Tracy was pretty excited as she told it. Clearly, what with Morton Dewart and now Tiff Riley, she was having a terrific week, journalistically speaking.
“What happened to him?” I asked.
“He got stabbed.” She pointed to her own stomach. “Right here. Couple of times. I took a peek in there. There’s all kinds of blood on the floor. The guy who got eaten by the bear? That was the first dead body I ever saw, and now, like two days later, I get to see another one. Do you think there’s any chance The Metropolitan would hire me on? Like, as staff? I could move to the city, no problem. I know you get a lot of dead bodies down there, and I could look at one every day if I had to.”
“You’d probably be best talking to Sarah about that,” I said. Just inside the garage door I could see Orville questioning an older man in a green shirt. “Excuse me,” I said. I walked over, approaching from Orville’s blind side so I could hear what they were talking about without him having a big hissy.
The man in the green shirt was saying, “He was on late last night. It’s not like we have a security guard or anything, we’ve never had much need for anything like that, but Tiff was always happy to work late if that meant not going home to Edna, and there was a lot of tidying up to do, so he offered to hang in and make a bit of overtime, lock up when he was done. Got here this morning, didn’t notice much out of the ordinary, but Tiff was due in at nine, and by ten-thirty there’s still no sign of him, so I called Edna, and she hadn’t seen no trace of him either. So we started to wonder where he was.”
“Who found him?” Orville asked.
A young woman in a green shirt took half a step forward. She looked rattled, like she’d been crying earlier. “I was just doing some inventory work when I found him, found Tiff, down aisle nine. He’d been, like, stuffed in between some bags of fertilizer so you wouldn’t see him if you were looking down the aisle, you’d only see him once you got there.”
“Tiff have any enemies?” Orville asked.
The older man and the other employees shrugged. “Not really,” said one. “Everyone liked Tiff,” said another.
“Is there anything missing?” I asked.
Orville whirled around. “What the hell are you doing here?”
I said nothing, hoping maybe someone would answer my question. I guess the employees sensed the instant tension between us and decided it was better to answer questions posed to them by the police chief, rather than strangers.
Orville turned his back on me, hesitated a moment, and said, “Well, is there?”
“Uh, we haven’t really done a complete check yet,” said the older man, who I figured must be a manager or owner, or both. “We’re going to do that, just as soon as we can. We’re all a bit shook up.”
“Some of the fertilizer’s gone,” said the woman who’d found him.
“Fertilizer?” said Orville.
“Quite a bit,” she said. “Twenty, thirty bags, I’d say.
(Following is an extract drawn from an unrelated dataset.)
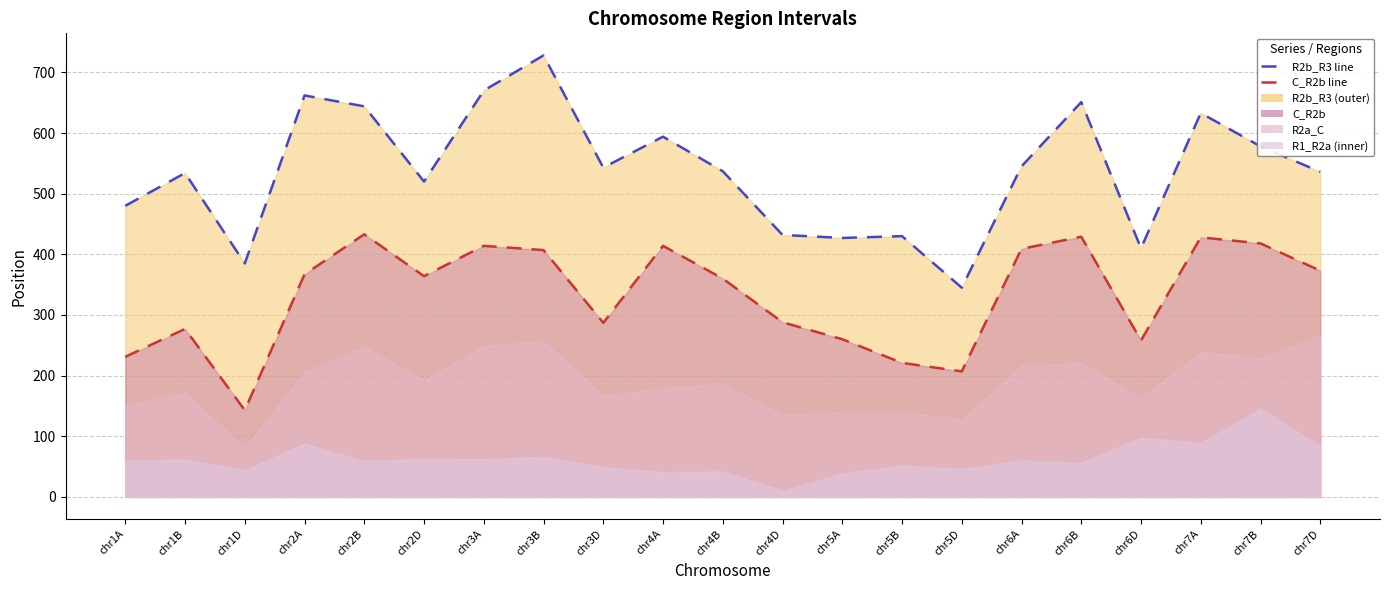

The value of R2b_R3 line at chr2B is 644. True or false?

True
I’ll have to check.”
Orville scribbled down some notes. “What the hell would anyone steal bags of fertilizer for?”
I said, “Maybe so there wouldn’t be a way to trace that kind of stuff to the purchaser.”
Orville turned around slowly, let out a sigh. “Okay, why would anyone not want somebody to know they’d bought a lot of fertilizer?”
“Maybe because of what it contains.”
Dad had worked his way over and had heard the last few exchanges. “Ammonium nitrate,” he said. Dad, I seemed to recall, was fairly good at chemistry back in his high school days.
“What the hell is ammonium nitrate?” Orville asked.
“If Timothy McVeigh were still alive,” I said, “you could ask him.”
14
DRIVING BACK INTO TOWN, I said to Dad, “Wasn’t one of the reasons you moved up to Braynor so that you wouldn’t have so much to worry about?”
Dad snorted. “Wasn’t that why you moved to the suburbs?” We hadn’t talked a lot over the years, Dad and I, but he knew all about what had happened when I moved my family from downtown to the suburban enclave of Oakwood, where my friend Trixie still lived and plied her trade. The plan had been to find a safer place to live, and it had backfired rather spectacularly.
“Things don’t always work out the way you expect, do they?” I said, offering him a grin.
“I didn’t move up here trying to avoid a high crime rate,” Dad said. “I just wanted a simpler life.”
“I was remembering that time we came up around here with the tent trailer,” I said. “I found you down by the lake, your feet in the water, just sitting there, and you looked more peaceful than I’d ever seen you. And then, once we got home, you were your old, cranky self.”
Dad smiled. “I don’t know how I did it for so long. The whole nine-to-five, Monday-to-Friday thing, commuting, the suit and tie, the ass-kissing, day after day, week after week, month after month, year after year of numbers. Numbers, numbers, numbers.”